Only one stretch of the records below should be repeated. It starts with the line containing "트위터가 API를 공개해서" and goes on through the line containing "Open API는 보통", exactly as written.

<<<<

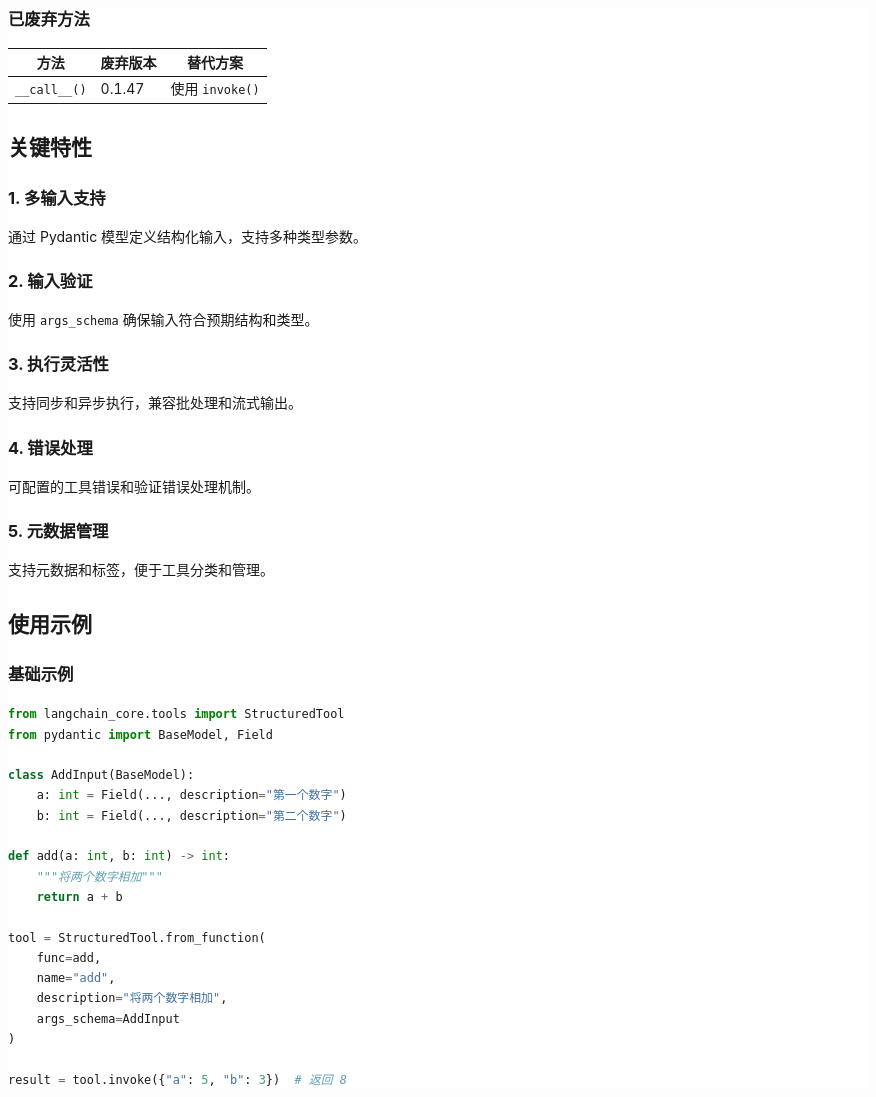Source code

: ### 已废弃方法

| 方法 | 废弃版本 | 替代方案 |
|------|----------|----------|
| `__call__()` | 0.1.47 | 使用 `invoke()` |

## 关键特性

### 1. 多输入支持
通过 Pydantic 模型定义结构化输入，支持多种类型参数。

### 2. 输入验证
使用 `args_schema` 确保输入符合预期结构和类型。

### 3. 执行灵活性
支持同步和异步执行，兼容批处理和流式输出。

### 4. 错误处理
可配置的工具错误和验证错误处理机制。

### 5. 元数据管理
支持元数据和标签，便于工具分类和管理。

## 使用示例

### 基础示例

```python
from langchain_core.tools import StructuredTool
from pydantic import BaseModel, Field

class AddInput(BaseModel):
    a: int = Field(..., description="第一个数字")
    b: int = Field(..., description="第二个数字")

def add(a: int, b: int) -> int:
    """将两个数字相加"""
    return a + b

tool = StructuredTool.from_function(
    func=add,
    name="add",
    description="将两个数字相加",
    args_schema=AddInput
)

result = tool.invoke({"a": 5, "b": 3})  # 返回 8
```
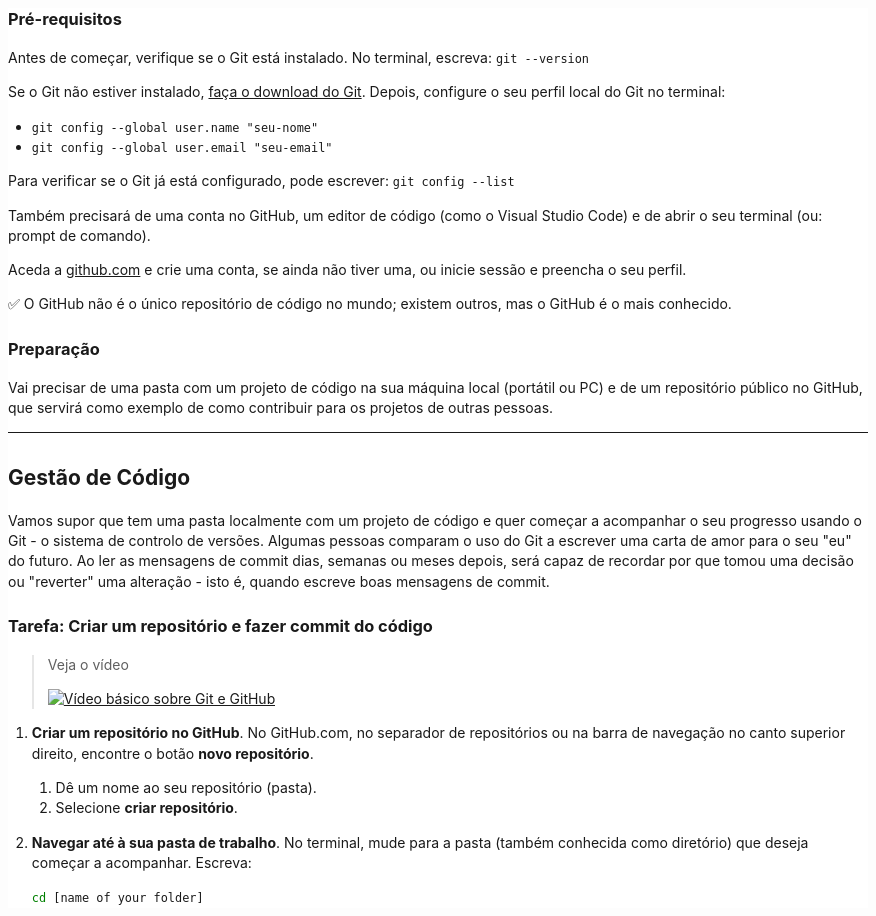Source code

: ### Pré-requisitos

Antes de começar, verifique se o Git está instalado. No terminal, escreva: 
`git --version`

Se o Git não estiver instalado, [faça o download do Git](https://git-scm.com/downloads). Depois, configure o seu perfil local do Git no terminal:
* `git config --global user.name "seu-nome"`
* `git config --global user.email "seu-email"`

Para verificar se o Git já está configurado, pode escrever:
`git config --list`

Também precisará de uma conta no GitHub, um editor de código (como o Visual Studio Code) e de abrir o seu terminal (ou: prompt de comando).

Aceda a [github.com](https://github.com/) e crie uma conta, se ainda não tiver uma, ou inicie sessão e preencha o seu perfil.

✅ O GitHub não é o único repositório de código no mundo; existem outros, mas o GitHub é o mais conhecido.

### Preparação

Vai precisar de uma pasta com um projeto de código na sua máquina local (portátil ou PC) e de um repositório público no GitHub, que servirá como exemplo de como contribuir para os projetos de outras pessoas.

---

## Gestão de Código

Vamos supor que tem uma pasta localmente com um projeto de código e quer começar a acompanhar o seu progresso usando o Git - o sistema de controlo de versões. Algumas pessoas comparam o uso do Git a escrever uma carta de amor para o seu "eu" do futuro. Ao ler as mensagens de commit dias, semanas ou meses depois, será capaz de recordar por que tomou uma decisão ou "reverter" uma alteração - isto é, quando escreve boas mensagens de commit.

### Tarefa: Criar um repositório e fazer commit do código  

> Veja o vídeo
> 
> [![Vídeo básico sobre Git e GitHub](https://img.youtube.com/vi/9R31OUPpxU4/0.jpg)](https://www.youtube.com/watch?v=9R31OUPpxU4)

1. **Criar um repositório no GitHub**. No GitHub.com, no separador de repositórios ou na barra de navegação no canto superior direito, encontre o botão **novo repositório**.

   1. Dê um nome ao seu repositório (pasta).
   1. Selecione **criar repositório**.

1. **Navegar até à sua pasta de trabalho**. No terminal, mude para a pasta (também conhecida como diretório) que deseja começar a acompanhar. Escreva:

   ```bash
   cd [name of your folder]
   ```
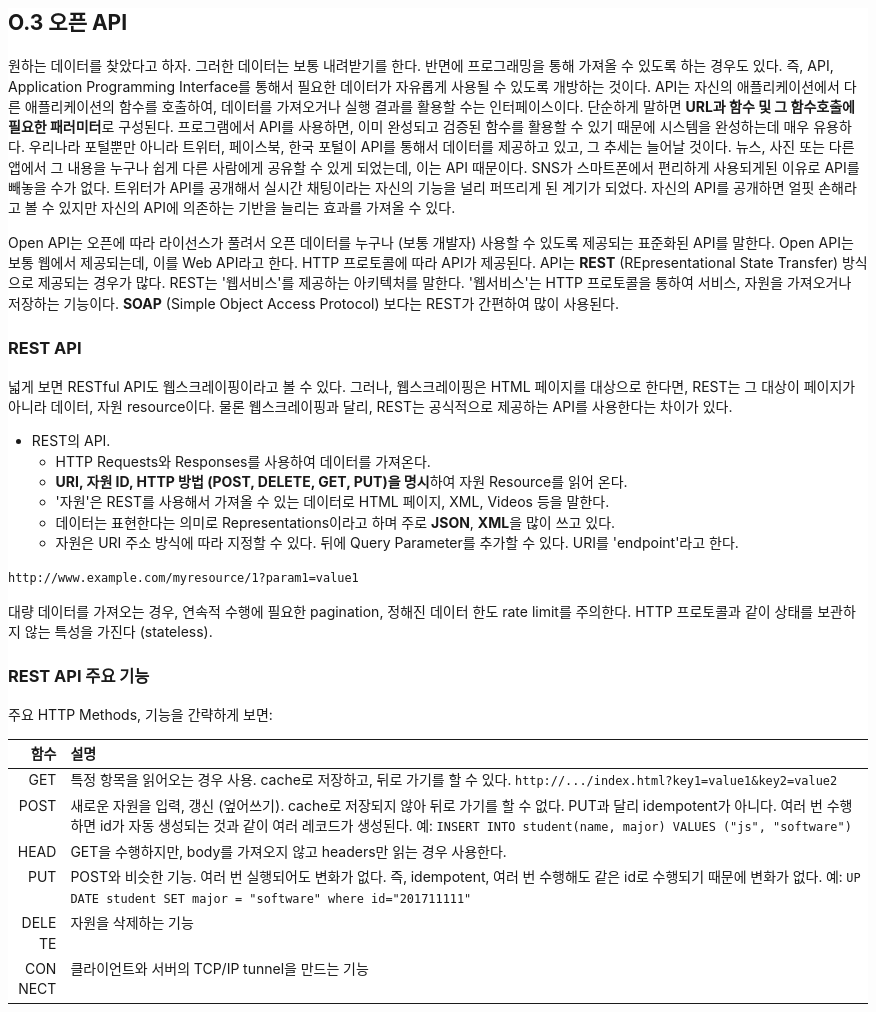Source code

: ## O.3 오픈 API

원하는 데이터를 찾았다고 하자. 그러한 데이터는 보통 내려받기를 한다.
반면에 프로그래밍을 통해 가져올 수 있도록 하는 경우도 있다.
즉, API, Application Programming Interface를 통해서 필요한 데이터가 자유롭게 사용될 수 있도록 개방하는 것이다.
API는 자신의 애플리케이션에서 다른 애플리케이션의 함수를 호출하여, 데이터를 가져오거나 실행 결과를 활용할 수는 인터페이스이다.
단순하게 말하면 **URL과 함수 및 그 함수호출에 필요한 패러미터**로 구성된다.
프로그램에서 API를 사용하면, 이미 완성되고 검증된 함수를 활용할 수 있기 때문에 시스템을 완성하는데 매우 유용하다.
우리나라 포털뿐만 아니라 트위터, 페이스북, 한국 포털이 API를 통해서 데이터를 제공하고 있고, 그 추세는 늘어날 것이다.
뉴스, 사진 또는 다른 앱에서 그 내용을 누구나 쉽게 다른 사람에게 공유할 수 있게 되었는데, 이는 API 때문이다.
SNS가 스마트폰에서 편리하게 사용되게된 이유로 API를 빼놓을 수가 없다.
트위터가 API를 공개해서 실시간 채팅이라는 자신의 기능을 널리 퍼뜨리게 된 계기가 되었다.
자신의 API를 공개하면 얼핏 손해라고 볼 수 있지만 자신의 API에 의존하는 기반을 늘리는 효과를 가져올 수 있다.

Open API는 오픈에 따라 라이선스가 풀려서 오픈 데이터를 누구나 (보통 개발자) 사용할 수 있도록 제공되는 표준화된 API를 말한다.
Open API는 보통 웹에서 제공되는데, 이를 Web API라고 한다. HTTP 프로토콜에 따라 API가 제공된다.
API는 **REST** (REpresentational State Transfer) 방식으로 제공되는 경우가 많다.
REST는 '웹서비스'를 제공하는 아키텍처를 말한다.
'웹서비스'는 HTTP 프로토콜을 통하여 서비스, 자원을 가져오거나 저장하는 기능이다.
**SOAP** (Simple Object Access Protocol) 보다는 REST가 간편하여 많이 사용된다.


### REST API

넓게 보면 RESTful API도 웹스크레이핑이라고 볼 수 있다.
그러나, 웹스크레이핑은 HTML 페이지를 대상으로 한다면, REST는 그 대상이 페이지가 아니라 데이터, 자원 resource이다.
물론 웹스크레이핑과 달리, REST는 공식적으로 제공하는 API를 사용한다는 차이가 있다.
* REST의 API.
    * HTTP Requests와 Responses를 사용하여 데이터를 가져온다.
    * **URI, 자원 ID, HTTP 방법 (POST, DELETE, GET, PUT)을 명시**하여 자원 Resource를 읽어 온다.
    * '자원'은 REST를 사용해서 가져올 수 있는 데이터로 HTML 페이지, XML, Videos 등을 말한다.
    * 데이터는 표현한다는 의미로 Representations이라고 하며 주로 **JSON**, **XML**을 많이 쓰고 있다.
    * 자원은 URI 주소 방식에 따라 지정할 수 있다. 뒤에 Query Parameter를 추가할 수 있다. URI를 'endpoint'라고 한다.

```
http://www.example.com/myresource/1?param1=value1
```

대량 데이터를 가져오는 경우, 연속적 수행에 필요한 pagination, 정해진 데이터 한도 rate limit를 주의한다.
HTTP 프로토콜과 같이 상태를 보관하지 않는 특성을 가진다 (stateless).

### REST API 주요 기능

주요 HTTP Methods, 기능을 간략하게 보면:

함수 | 설명
-----:|:-----|
GET | 특정 항목을 읽어오는 경우 사용. cache로 저장하고, 뒤로 가기를 할 수 있다. ```http://.../index.html?key1=value1&key2=value2```
POST | 새로운 자원을 입력, 갱신 (엎어쓰기). cache로 저장되지 않아 뒤로 가기를 할 수 없다. PUT과 달리 idempotent가 아니다. 여러 번 수행하면 id가 자동 생성되는 것과 같이 여러 레코드가 생성된다. 예: ```INSERT INTO student(name, major) VALUES ("js", "software")```
HEAD | GET을 수행하지만, body를 가져오지 않고 headers만 읽는 경우 사용한다.
PUT | POST와 비슷한 기능. 여러 번 실행되어도 변화가 없다. 즉, idempotent, 여러 번 수행해도 같은 id로 수행되기 때문에 변화가 없다. 예: ```UPDATE student SET major = "software" where id="201711111"```
DELETE | 자원을 삭제하는 기능
CONNECT | 클라이언트와 서버의 TCP/IP tunnel을 만드는 기능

>>>>

RESPONSE FOR THIS EXERCISE
트위터가 API를 공개해서 실시간 채팅이라는 자신의 기능을 널리 퍼뜨리게 된 계기가 되었다.
자신의 API를 공개하면 얼핏 손해라고 볼 수 있지만 자신의 API에 의존하는 기반을 늘리는 효과를 가져올 수 있다.

Open API는 오픈에 따라 라이선스가 풀려서 오픈 데이터를 누구나 (보통 개발자) 사용할 수 있도록 제공되는 표준화된 API를 말한다.
Open API는 보통 웹에서 제공되는데, 이를 Web API라고 한다. HTTP 프로토콜에 따라 API가 제공된다.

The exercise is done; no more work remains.